Unfortunately for the Knicks, Carmelo Anthony isn't the issue
The Knicks' 100-67 to the Miami Heat on Saturday was less a basketball game than a collection of the worst-case scenarios for every single member of the Knicks, stuffed into several hours of national television time.
Really, take your pick: Carmelo Anthony's 3-for-15 shooting? The complete disappearance of Amar'e Stoudemire? A flu-ridden and completely ineffective Tyson Chandler, with zero points and seven turnovers?
And that's just the starting frontline.
The really frightening part about Game 1 and its aftermath isn't how lopsided the score was. After all, it's still only one game, giving Miami 1-0 lead in a best-of-seven series after holding serve at home.

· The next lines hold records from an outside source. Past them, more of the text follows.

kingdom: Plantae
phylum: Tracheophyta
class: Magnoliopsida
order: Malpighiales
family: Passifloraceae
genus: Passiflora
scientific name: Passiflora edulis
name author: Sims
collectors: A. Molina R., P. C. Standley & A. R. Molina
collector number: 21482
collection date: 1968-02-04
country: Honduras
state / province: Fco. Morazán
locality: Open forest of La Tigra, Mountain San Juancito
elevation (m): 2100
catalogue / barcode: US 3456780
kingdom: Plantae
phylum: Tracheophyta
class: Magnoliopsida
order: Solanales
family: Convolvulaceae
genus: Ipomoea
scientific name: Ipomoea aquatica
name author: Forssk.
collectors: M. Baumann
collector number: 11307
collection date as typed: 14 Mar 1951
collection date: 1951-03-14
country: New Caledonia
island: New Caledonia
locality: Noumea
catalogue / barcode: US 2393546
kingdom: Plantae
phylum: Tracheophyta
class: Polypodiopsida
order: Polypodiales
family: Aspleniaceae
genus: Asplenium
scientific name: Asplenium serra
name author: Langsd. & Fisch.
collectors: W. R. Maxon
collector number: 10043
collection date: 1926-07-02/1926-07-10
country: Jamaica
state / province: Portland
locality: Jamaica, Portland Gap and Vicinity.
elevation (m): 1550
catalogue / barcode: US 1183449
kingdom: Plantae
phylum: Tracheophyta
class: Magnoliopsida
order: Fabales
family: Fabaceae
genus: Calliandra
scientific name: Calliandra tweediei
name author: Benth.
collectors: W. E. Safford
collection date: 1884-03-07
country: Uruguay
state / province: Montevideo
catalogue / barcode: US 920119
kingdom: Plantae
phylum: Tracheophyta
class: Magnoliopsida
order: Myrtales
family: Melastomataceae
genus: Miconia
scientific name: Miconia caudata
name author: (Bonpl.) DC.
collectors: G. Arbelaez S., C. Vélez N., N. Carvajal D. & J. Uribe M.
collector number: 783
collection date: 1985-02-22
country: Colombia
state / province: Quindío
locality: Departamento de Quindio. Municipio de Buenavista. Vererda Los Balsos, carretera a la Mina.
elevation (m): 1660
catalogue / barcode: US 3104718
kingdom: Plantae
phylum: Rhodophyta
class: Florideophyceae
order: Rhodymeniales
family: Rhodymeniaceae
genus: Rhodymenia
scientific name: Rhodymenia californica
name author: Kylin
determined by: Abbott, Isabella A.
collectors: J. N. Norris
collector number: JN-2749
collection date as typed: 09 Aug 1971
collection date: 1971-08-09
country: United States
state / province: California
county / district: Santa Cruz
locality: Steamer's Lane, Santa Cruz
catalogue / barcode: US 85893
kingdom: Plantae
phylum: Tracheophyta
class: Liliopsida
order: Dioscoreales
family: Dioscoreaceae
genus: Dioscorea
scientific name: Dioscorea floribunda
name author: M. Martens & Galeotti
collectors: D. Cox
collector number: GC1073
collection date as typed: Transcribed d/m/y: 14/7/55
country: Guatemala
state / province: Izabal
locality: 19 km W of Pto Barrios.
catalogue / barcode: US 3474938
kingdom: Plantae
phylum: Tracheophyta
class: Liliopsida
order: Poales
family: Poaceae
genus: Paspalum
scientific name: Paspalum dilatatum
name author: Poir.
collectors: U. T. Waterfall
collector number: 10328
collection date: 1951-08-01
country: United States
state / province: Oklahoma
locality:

The Knicks' real problem is figuring out how to put together a team capable of playing the Heat tougher in Monday night's Game 2, and in Game 3 in New York.
It's possible Carmelo Anthony's 3-for-15 was simply an inexplicable bad game. Yes, LeBron James played effective defense against him, but Anthony managed to get plenty of good shots that simply didn't fall. It was similar to his Game 1 against the Celtics in last year's playoffs, when he shot 5-for-18. He followed that with a 42 point performance in Game 2.
It's also possible that the Knicks can make adjustments that will enable them to find Amar'e Stoudemire. It wasn't that Stoudemire performed poorly with the ball in Game 1; it was that Stoudemire barely saw the ball, period, after a couple of early baskets.
The problem is everyone else.
Chandler, for example, is ill. He was strapped to an IV after Game 1, and coach Mike Woodson said it would be "a miracle" if he could play in Game 2. As has been shown time and again, New York's defense is reliant upon Chandler. Yet if making an effort to play Monday would compromise Chandler for Thursday, the team may well assign him to stay home and drink lots of fluids.
A lot of the defensive capability that didn't come from Chandler was represented by the perimeter defending of Iman Shumpert. But Shumpert won't play in this series, or for another 6-8 months, after suffering a season-ending knee injury on Saturday. Without Shumpert, the job of defending Dwayne Wade should fall to J.R. Smith. Fortunately for the Knicks, Smith was the one player who performed essentially as he had all season on Saturday. For a guy with the reputation for being inconsistent, it is kind of awe-inspiring to see how impervious he is to game, situation or shot clock when he makes decisions. His defense is solid, though he's no Iman Shumpert.
As for a replacement for Chandler, the Knicks do employ a strong defensive backup in Jared Jeffries. He's hurt, too. He played only eight minutes on Saturday, and his knee injury, which kept him out of the final five games of the season while limiting him for weeks before that, is causing him a great deal of pain. The chances he can give New York much more than those eight minutes are quite small.
Then there's Baron Davis, the team's only viable point guard, who carried New York in a spirited first quarter Saturday ... then collided with Wade and saw his back injury, one that kept him out of action for nearly a year, act up again. Davis is a game-time decision for Game 2.
Jeremy Lin played one-on-one against an assistant coach on Saturday, raising hopes that he could return in time to take part in the Heat series. But soreness in his knee, which was operated on early this month and has kept him out of action ever since, means that he's unlikely to come back before Game 4.
So, to recap: The Knicks will be playing the Heat Monday night, even if Stoudemire and Anthony return to form, without a real center, point guard, interior defense or perimeter stopper.
As Woodson noted yesterday, that's just how it goes sometimes: "You take the hand that’s dealt you and you play it,” he said.
Knicks fans will have to hope that by Thursday, his hand will include a Chandler who is over his illness and a Davis whose back has stopped refusing to cooperate. Then maybe he and the Knicks will be in a position to make the Heat break a sweat.